Required action => Anywhere the string "that" shows up in the listing below, copy the line it is in.

Task material =>

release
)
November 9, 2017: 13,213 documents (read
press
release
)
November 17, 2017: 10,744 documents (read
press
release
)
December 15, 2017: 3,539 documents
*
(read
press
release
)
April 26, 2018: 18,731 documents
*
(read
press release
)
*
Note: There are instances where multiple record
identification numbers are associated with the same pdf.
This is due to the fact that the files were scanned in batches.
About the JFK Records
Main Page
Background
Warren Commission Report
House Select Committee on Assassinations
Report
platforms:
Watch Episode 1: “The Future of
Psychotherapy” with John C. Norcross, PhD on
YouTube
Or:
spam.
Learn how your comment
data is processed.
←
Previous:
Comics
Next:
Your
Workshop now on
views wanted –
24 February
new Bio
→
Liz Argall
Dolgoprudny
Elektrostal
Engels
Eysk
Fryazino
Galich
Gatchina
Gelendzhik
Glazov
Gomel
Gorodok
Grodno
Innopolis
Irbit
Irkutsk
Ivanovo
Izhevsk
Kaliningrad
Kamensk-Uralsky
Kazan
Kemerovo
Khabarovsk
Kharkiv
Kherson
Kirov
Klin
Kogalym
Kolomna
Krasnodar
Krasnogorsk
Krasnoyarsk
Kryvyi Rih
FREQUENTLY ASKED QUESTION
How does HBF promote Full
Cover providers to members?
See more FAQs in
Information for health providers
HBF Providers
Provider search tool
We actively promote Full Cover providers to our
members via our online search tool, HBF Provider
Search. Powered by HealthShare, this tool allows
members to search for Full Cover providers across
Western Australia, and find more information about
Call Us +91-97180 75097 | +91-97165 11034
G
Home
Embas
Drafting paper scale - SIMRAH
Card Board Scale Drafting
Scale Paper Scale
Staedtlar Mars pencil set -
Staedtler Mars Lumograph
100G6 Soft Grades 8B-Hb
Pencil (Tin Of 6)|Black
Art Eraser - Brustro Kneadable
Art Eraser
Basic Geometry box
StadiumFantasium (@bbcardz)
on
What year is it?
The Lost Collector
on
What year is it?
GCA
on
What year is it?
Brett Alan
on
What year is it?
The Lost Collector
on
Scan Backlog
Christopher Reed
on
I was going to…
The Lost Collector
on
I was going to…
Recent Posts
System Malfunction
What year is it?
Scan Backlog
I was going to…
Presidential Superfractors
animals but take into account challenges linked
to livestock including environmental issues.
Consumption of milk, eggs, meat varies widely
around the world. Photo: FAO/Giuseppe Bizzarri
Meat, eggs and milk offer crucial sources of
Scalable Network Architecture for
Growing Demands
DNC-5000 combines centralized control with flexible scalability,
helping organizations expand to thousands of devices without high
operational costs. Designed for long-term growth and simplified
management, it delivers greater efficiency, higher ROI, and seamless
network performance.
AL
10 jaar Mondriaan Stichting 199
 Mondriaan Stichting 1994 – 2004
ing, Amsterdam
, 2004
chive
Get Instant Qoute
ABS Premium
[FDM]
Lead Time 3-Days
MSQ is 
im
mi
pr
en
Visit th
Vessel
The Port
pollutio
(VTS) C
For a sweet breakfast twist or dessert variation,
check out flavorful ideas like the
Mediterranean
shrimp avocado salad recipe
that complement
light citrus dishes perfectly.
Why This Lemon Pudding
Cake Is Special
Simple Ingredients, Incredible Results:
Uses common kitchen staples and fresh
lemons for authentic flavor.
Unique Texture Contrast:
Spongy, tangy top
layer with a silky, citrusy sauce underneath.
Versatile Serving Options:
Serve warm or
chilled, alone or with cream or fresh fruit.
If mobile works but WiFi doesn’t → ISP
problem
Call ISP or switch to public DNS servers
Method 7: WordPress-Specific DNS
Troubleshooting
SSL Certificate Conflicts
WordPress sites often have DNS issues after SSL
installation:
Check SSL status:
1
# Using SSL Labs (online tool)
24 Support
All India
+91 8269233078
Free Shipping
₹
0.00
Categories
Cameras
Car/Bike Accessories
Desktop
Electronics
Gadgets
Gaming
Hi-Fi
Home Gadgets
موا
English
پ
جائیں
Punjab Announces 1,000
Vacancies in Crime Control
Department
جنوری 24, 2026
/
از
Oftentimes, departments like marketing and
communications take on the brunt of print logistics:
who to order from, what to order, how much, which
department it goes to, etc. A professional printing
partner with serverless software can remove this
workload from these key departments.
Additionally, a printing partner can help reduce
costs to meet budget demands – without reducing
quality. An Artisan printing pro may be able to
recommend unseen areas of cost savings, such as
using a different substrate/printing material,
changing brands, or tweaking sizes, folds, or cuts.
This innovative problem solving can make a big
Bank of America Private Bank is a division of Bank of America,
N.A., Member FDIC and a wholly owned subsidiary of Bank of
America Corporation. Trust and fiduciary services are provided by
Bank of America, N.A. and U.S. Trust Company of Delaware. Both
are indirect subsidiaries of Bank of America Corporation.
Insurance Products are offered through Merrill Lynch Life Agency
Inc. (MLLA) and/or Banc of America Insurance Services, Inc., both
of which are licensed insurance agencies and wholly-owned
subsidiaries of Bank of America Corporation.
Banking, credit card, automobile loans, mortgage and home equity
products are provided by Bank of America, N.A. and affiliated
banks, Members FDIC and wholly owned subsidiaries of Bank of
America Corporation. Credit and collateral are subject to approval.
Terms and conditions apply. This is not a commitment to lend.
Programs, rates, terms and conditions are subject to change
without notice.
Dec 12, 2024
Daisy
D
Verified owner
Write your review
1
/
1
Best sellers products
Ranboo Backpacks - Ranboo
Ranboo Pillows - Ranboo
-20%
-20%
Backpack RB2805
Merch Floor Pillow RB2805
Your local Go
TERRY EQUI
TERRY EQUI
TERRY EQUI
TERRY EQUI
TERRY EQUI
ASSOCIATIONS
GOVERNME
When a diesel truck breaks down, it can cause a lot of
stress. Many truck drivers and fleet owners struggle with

Written solution =>
This is due to the fact that the files were scanned in batches.
that complement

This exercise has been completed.